**Given records:**
■ ■ ■
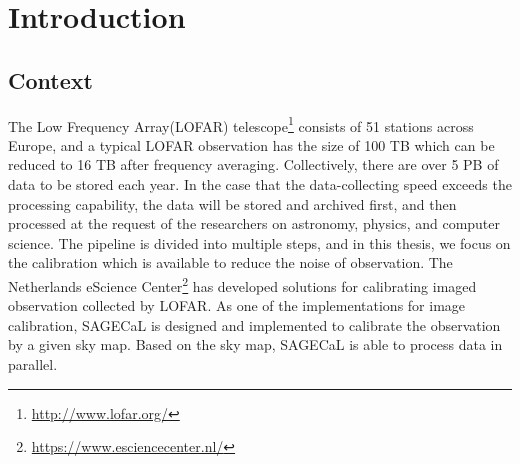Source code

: 
\chapter{Introduction}

\ifpdf
    \graphicspath{{1_introduction/figures/PNG/}{1_introduction/figures/PDF/}{1_introduction/figures/}}
\else
    \graphicspath{{1_introduction/figures/EPS/}{1_introduction/figures/}}
\fi







\section{Context} \label{section:intro.contex}
The Low Frequency Array(LOFAR) telescope\footnote{\url{http://www.lofar.org/}} consists of 51 stations across Europe, and a typical LOFAR observation has the size of 100 TB which can be reduced to 16 TB after frequency averaging\cite{Spreeuw2019}.
Collectively, there are over 5 PB of data to be stored each year\cite{Start2020}. 
In the case that the data-collecting speed exceeds the processing capability, the data will be stored and archived first, and then processed at the request of the researchers on astronomy, physics, and computer science. 
The pipeline is divided into multiple steps, and in this thesis, we focus on the calibration which is available to reduce the noise of observation. 
The Netherlands eScience Center\footnote{\url{https://www.esciencecenter.nl/}} has developed solutions for calibrating imaged observation collected by LOFAR. 
As one of the implementations for image calibration, SAGECaL is designed and implemented to calibrate the observation by a given sky map\cite{Kazemi2011}.
Based on the sky map, SAGECaL is able to process data in parallel.

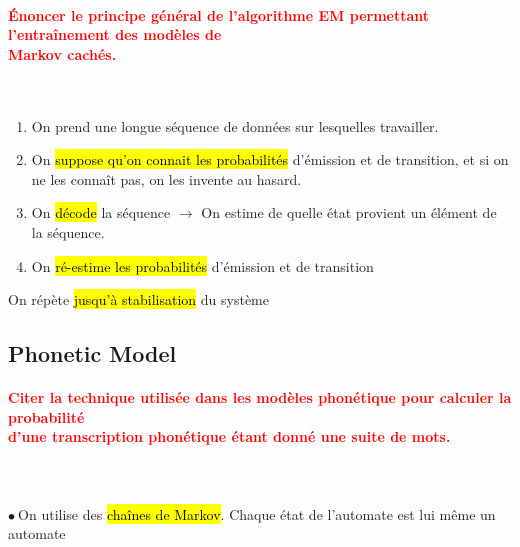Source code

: \documentclass[letterpaper, 12pt]{article}
\newcommand{\alinea}{
\hspace*{0.3cm}}
\newcommand{\red}[1]{
	\textcolor{red}{#1}
}
\newcommand{\point}{$\bullet\ $}
\begin{document}
		\paragraph{\red{Énoncer le principe général de l'algorithme EM permettant l'entraînement des modèles de 
		~\\ \hspace*{0.035cm} Markov cachés.}}~\\
			\vspace*{-0.45cm}
			\begin{enumerate}
				\setlength{\itemsep}{0pt}		
				\setlength{\parskip}{0pt}		
				\setlength{\parsep}{0pt}	
				\item On prend une longue séquence de données sur lesquelles travailler.
				\item On \hl{suppose qu'on connait les probabilit\'es} d'émission et de transition, et si on ne les 
					connaît pas, on les invente au hasard.
				\item On \hl{d\'ecode} la séquence $\rightarrow$ On estime de quelle état provient un élément de la 
					séquence.
				\item On \hl{r\'e-estime les probabilit\'es} d'émission et de transition
			\end{enumerate}
			On répète \hl{jusqu'\`a stabilisation} du système
	\subsection{Phonetic Model}
		\paragraph{\red{Citer la technique utilisée dans les modèles phonétique pour calculer la probabilité 
		~\\ \hspace*{0.035cm} d'une transcription phonétique étant donné une suite de mots.}}~\\~\\
			\point On utilise des \hl{cha\^ines de Markov}. Chaque état de l'automate est lui même un automate 
				\\\alinea 
\end{document}
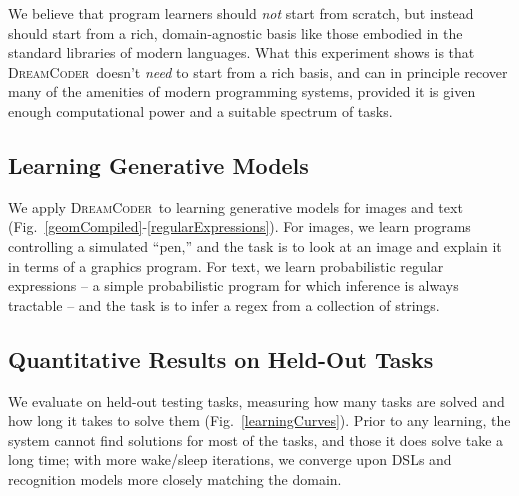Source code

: \documentclass{article}
\newcommand{\system}{\textsc{DreamCoder}~}
\newcommand{\systemEnding}{\textsc{DreamCoder}}
\begin{document}
We believe that program learners should \emph{not}
start from scratch,
but instead should start from
a rich, domain-agnostic
basis like those embodied in the standard libraries of modern  languages.
What this experiment shows is that \system doesn't \emph{need} to start from a rich basis,
and can in principle recover many of the amenities of modern programming systems,
provided it is given enough computational power and a suitable
spectrum of tasks.%

\subsection{Learning Generative Models}

We apply \system to learning generative models for images and text (Fig.~\ref{geomCompiled}-\ref{regularExpressions}).
For images, we learn programs controlling a simulated ``pen,''
and the task is to look at an image and explain it in terms of a graphics program.
For text, we learn probabilistic regular expressions -- a simple probabilistic program for which inference is always tractable -- and the task is to
infer a regex from a collection of strings.



\subsection{Quantitative Results on Held-Out Tasks}\label{quantitative}
We evaluate  on held-out testing tasks,
measuring how many
tasks are solved and how long it takes to solve them (Fig.~\ref{learningCurves}).
Prior to any learning,
the system cannot find solutions for most of the tasks,
and those it does solve take a long time;
with more wake/sleep iterations,
we converge upon DSLs and recognition models 
more closely matching the domain.

\end{document}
■ ■ ■
The pictures should not appear in the copy; every other part of the records above must be returned exactly.

Source code

: 
\chapter{Introduction}

\ifpdf
    \graphicspath{{1_introduction/figures/PNG/}{1_introduction/figures/PDF/}{1_introduction/figures/}}
\else
    \graphicspath{{1_introduction/figures/EPS/}{1_introduction/figures/}}
\fi







\section{Context} \label{section:intro.contex}
The Low Frequency Array(LOFAR) telescope\footnote{\url{http://www.lofar.org/}} consists of 51 stations across Europe, and a typical LOFAR observation has the size of 100 TB which can be reduced to 16 TB after frequency averaging\cite{Spreeuw2019}.
Collectively, there are over 5 PB of data to be stored each year\cite{Start2020}. 
In the case that the data-collecting speed exceeds the processing capability, the data will be stored and archived first, and then processed at the request of the researchers on astronomy, physics, and computer science. 
The pipeline is divided into multiple steps, and in this thesis, we focus on the calibration which is available to reduce the noise of observation. 
The Netherlands eScience Center\footnote{\url{https://www.esciencecenter.nl/}} has developed solutions for calibrating imaged observation collected by LOFAR. 
As one of the implementations for image calibration, SAGECaL is designed and implemented to calibrate the observation by a given sky map\cite{Kazemi2011}.
Based on the sky map, SAGECaL is able to process data in parallel.

Source code

: \documentclass[letterpaper, 12pt]{article}
\newcommand{\alinea}{
\hspace*{0.3cm}}
\newcommand{\red}[1]{
	\textcolor{red}{#1}
}
\newcommand{\point}{$\bullet\ $}
\begin{document}
		\paragraph{\red{Énoncer le principe général de l'algorithme EM permettant l'entraînement des modèles de 
		~\\ \hspace*{0.035cm} Markov cachés.}}~\\
			\vspace*{-0.45cm}
			\begin{enumerate}
				\setlength{\itemsep}{0pt}		
				\setlength{\parskip}{0pt}		
				\setlength{\parsep}{0pt}	
				\item On prend une longue séquence de données sur lesquelles travailler.
				\item On \hl{suppose qu'on connait les probabilit\'es} d'émission et de transition, et si on ne les 
					connaît pas, on les invente au hasard.
				\item On \hl{d\'ecode} la séquence $\rightarrow$ On estime de quelle état provient un élément de la 
					séquence.
				\item On \hl{r\'e-estime les probabilit\'es} d'émission et de transition
			\end{enumerate}
			On répète \hl{jusqu'\`a stabilisation} du système
	\subsection{Phonetic Model}
		\paragraph{\red{Citer la technique utilisée dans les modèles phonétique pour calculer la probabilité 
		~\\ \hspace*{0.035cm} d'une transcription phonétique étant donné une suite de mots.}}~\\~\\
			\point On utilise des \hl{cha\^ines de Markov}. Chaque état de l'automate est lui même un automate 
				\\\alinea 
\end{document}
Source code

: \documentclass{article}
\newcommand{\system}{\textsc{DreamCoder}~}
\newcommand{\systemEnding}{\textsc{DreamCoder}}
\begin{document}
We believe that program learners should \emph{not}
start from scratch,
but instead should start from
a rich, domain-agnostic
basis like those embodied in the standard libraries of modern  languages.
What this experiment shows is that \system doesn't \emph{need} to start from a rich basis,
and can in principle recover many of the amenities of modern programming systems,
provided it is given enough computational power and a suitable
spectrum of tasks.%

\subsection{Learning Generative Models}

We apply \system to learning generative models for images and text (Fig.~\ref{geomCompiled}-\ref{regularExpressions}).
For images, we learn programs controlling a simulated ``pen,''
and the task is to look at an image and explain it in terms of a graphics program.
For text, we learn probabilistic regular expressions -- a simple probabilistic program for which inference is always tractable -- and the task is to
infer a regex from a collection of strings.



\subsection{Quantitative Results on Held-Out Tasks}\label{quantitative}
We evaluate  on held-out testing tasks,
measuring how many
tasks are solved and how long it takes to solve them (Fig.~\ref{learningCurves}).
Prior to any learning,
the system cannot find solutions for most of the tasks,
and those it does solve take a long time;
with more wake/sleep iterations,
we converge upon DSLs and recognition models 
more closely matching the domain.

\end{document}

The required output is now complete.